**What you should do:**
Once the line containing "left hip: (592, 164)" is found in the entries below, restate it and each following line word for word, stopping after the line containing "left shoulder: (98, 697)".

**Collected data:**
*** Begin section ***

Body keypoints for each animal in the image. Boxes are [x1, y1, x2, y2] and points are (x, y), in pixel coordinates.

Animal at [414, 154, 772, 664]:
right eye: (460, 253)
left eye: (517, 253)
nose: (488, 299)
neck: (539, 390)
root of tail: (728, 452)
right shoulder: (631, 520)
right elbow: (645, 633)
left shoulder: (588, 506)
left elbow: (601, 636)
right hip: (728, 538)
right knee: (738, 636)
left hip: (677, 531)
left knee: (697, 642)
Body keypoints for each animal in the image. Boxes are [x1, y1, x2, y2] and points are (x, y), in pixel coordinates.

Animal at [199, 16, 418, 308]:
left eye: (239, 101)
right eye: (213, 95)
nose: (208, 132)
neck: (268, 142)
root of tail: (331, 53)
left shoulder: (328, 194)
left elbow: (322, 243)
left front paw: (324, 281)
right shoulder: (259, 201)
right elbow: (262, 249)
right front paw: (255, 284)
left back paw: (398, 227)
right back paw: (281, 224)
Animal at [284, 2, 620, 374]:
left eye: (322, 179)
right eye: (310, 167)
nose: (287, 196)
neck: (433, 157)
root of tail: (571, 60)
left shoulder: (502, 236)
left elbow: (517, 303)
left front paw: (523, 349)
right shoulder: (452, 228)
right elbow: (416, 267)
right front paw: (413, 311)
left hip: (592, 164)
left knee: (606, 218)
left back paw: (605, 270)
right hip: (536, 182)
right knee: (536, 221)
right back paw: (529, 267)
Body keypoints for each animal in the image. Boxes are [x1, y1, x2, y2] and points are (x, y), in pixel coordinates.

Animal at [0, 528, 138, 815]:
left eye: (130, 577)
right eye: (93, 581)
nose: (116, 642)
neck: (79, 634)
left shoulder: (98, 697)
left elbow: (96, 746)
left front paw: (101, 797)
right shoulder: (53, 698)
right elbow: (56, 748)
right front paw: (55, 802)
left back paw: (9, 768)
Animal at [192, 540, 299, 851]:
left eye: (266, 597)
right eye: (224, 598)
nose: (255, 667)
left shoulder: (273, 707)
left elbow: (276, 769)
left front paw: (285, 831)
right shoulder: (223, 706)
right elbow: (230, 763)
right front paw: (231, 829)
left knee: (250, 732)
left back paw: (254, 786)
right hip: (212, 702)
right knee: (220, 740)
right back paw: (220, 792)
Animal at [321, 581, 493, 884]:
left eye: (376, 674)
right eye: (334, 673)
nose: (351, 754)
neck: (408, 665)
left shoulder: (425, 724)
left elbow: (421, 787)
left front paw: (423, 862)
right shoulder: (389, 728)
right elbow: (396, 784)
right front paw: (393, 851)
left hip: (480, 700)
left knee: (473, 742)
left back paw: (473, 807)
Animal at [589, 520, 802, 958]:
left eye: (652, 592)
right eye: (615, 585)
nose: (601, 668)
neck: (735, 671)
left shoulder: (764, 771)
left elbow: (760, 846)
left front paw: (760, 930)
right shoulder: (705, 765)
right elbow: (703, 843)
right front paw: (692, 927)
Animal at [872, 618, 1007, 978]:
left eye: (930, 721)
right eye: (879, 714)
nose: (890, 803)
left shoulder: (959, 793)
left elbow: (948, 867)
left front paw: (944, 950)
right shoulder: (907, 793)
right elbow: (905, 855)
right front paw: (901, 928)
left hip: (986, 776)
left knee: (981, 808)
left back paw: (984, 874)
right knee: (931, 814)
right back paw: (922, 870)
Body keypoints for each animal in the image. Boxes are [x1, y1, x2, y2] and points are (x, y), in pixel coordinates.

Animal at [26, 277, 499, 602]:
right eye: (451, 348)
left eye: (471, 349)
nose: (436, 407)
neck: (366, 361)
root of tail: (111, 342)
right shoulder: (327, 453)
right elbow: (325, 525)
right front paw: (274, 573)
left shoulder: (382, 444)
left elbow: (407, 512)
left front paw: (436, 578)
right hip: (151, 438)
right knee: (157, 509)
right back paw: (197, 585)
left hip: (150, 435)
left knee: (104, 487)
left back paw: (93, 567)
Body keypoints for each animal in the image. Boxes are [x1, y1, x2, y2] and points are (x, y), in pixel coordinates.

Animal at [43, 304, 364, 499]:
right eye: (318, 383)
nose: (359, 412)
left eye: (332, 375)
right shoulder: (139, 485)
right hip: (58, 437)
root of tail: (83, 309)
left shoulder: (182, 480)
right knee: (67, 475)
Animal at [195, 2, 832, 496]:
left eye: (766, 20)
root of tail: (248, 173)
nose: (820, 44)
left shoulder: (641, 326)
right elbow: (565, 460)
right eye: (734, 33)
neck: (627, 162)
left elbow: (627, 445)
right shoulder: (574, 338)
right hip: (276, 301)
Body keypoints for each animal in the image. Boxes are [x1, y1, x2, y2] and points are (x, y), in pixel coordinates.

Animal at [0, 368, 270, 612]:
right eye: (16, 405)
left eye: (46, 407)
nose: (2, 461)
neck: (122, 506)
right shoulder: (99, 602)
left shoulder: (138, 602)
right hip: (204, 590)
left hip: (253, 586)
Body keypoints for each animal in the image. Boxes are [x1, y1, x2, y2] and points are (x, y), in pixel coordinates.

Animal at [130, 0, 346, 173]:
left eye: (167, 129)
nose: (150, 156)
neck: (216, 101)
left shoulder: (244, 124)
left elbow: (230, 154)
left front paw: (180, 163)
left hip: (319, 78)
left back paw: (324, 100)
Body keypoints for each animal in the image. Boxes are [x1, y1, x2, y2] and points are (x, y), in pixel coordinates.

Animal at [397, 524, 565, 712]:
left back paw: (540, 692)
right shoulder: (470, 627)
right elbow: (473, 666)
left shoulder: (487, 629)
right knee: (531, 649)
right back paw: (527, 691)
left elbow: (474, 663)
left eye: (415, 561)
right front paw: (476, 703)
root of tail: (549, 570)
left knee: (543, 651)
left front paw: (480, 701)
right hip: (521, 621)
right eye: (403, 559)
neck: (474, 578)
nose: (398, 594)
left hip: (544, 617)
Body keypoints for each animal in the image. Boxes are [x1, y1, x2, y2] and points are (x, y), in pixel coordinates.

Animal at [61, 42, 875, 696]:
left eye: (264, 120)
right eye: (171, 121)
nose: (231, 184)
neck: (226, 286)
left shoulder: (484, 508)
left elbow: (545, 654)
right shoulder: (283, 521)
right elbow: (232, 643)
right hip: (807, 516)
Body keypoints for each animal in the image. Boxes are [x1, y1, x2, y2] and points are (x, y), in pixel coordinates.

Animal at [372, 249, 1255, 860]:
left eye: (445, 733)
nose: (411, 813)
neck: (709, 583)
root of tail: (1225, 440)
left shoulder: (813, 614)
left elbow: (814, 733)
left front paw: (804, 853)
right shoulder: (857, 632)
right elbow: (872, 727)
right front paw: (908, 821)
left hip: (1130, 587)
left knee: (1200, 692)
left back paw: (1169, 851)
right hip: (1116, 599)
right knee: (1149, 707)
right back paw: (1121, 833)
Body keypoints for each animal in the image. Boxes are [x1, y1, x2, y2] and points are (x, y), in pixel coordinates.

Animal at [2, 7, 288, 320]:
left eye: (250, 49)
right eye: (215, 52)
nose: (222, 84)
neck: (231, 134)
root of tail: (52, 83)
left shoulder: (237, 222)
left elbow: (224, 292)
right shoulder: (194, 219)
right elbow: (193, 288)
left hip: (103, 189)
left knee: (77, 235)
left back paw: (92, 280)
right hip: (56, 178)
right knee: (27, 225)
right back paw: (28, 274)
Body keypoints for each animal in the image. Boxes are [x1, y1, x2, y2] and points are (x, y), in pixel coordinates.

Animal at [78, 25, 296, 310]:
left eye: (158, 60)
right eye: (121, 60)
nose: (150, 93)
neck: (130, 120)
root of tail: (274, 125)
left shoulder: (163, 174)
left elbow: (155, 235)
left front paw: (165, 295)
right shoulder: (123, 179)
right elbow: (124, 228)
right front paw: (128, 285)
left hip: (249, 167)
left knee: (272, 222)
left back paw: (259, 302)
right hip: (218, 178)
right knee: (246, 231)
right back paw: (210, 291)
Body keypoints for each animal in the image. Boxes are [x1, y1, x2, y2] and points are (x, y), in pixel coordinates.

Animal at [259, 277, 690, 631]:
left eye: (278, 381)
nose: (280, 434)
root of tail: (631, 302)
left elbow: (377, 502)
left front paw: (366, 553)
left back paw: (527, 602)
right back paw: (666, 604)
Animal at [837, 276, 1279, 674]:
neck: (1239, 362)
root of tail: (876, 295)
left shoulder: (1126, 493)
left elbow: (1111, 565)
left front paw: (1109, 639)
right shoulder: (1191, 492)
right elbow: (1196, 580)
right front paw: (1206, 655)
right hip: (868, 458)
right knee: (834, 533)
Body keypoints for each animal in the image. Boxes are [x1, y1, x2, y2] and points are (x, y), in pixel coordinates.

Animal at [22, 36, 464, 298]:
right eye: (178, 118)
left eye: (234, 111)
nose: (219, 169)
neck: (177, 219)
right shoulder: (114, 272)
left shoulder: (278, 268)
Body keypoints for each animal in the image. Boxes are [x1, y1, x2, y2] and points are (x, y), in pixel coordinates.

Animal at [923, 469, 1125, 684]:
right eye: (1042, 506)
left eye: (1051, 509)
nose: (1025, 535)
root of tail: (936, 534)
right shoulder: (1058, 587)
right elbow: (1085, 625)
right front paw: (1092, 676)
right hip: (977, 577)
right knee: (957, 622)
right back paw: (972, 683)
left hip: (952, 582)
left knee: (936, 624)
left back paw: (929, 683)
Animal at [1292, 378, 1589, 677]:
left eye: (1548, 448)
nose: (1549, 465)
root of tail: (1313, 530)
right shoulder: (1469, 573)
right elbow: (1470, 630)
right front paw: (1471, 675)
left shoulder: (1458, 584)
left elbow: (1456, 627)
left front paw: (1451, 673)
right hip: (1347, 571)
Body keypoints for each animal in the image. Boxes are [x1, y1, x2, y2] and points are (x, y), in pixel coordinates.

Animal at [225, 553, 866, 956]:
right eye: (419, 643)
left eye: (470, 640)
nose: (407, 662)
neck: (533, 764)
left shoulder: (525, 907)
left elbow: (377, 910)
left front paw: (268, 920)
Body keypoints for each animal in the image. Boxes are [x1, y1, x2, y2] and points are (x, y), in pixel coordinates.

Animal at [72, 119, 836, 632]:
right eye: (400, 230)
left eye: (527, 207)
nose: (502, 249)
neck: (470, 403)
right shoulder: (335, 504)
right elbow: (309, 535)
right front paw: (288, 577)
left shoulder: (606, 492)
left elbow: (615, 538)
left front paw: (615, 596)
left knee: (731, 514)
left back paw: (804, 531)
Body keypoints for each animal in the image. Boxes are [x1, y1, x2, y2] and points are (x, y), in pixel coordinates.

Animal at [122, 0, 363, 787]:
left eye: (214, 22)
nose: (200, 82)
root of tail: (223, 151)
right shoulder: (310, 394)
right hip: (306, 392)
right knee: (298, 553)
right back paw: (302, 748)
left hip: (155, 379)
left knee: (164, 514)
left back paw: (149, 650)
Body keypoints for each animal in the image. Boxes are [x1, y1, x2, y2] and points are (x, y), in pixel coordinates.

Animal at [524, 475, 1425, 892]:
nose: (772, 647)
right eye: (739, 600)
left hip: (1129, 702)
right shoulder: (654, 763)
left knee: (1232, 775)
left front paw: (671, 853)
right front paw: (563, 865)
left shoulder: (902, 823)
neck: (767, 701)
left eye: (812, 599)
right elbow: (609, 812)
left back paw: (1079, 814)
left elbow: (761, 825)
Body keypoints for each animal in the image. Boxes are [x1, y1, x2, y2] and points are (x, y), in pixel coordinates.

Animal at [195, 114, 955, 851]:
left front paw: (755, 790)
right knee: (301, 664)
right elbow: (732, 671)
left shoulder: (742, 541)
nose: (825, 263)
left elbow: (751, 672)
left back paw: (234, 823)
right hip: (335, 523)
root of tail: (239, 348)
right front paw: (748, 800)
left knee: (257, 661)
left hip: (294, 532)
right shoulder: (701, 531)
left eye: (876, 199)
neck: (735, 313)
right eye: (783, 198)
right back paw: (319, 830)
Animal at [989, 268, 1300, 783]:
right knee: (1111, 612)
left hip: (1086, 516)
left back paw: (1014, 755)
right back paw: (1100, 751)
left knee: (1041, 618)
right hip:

*** End section ***

**Your response:**
left hip: (592, 164)
left knee: (606, 218)
left back paw: (605, 270)
right hip: (536, 182)
right knee: (536, 221)
right back paw: (529, 267)
Body keypoints for each animal in the image. Boxes are [x1, y1, x2, y2] and points are (x, y), in pixel coordinates.

Animal at [0, 528, 138, 815]:
left eye: (130, 577)
right eye: (93, 581)
nose: (116, 642)
neck: (79, 634)
left shoulder: (98, 697)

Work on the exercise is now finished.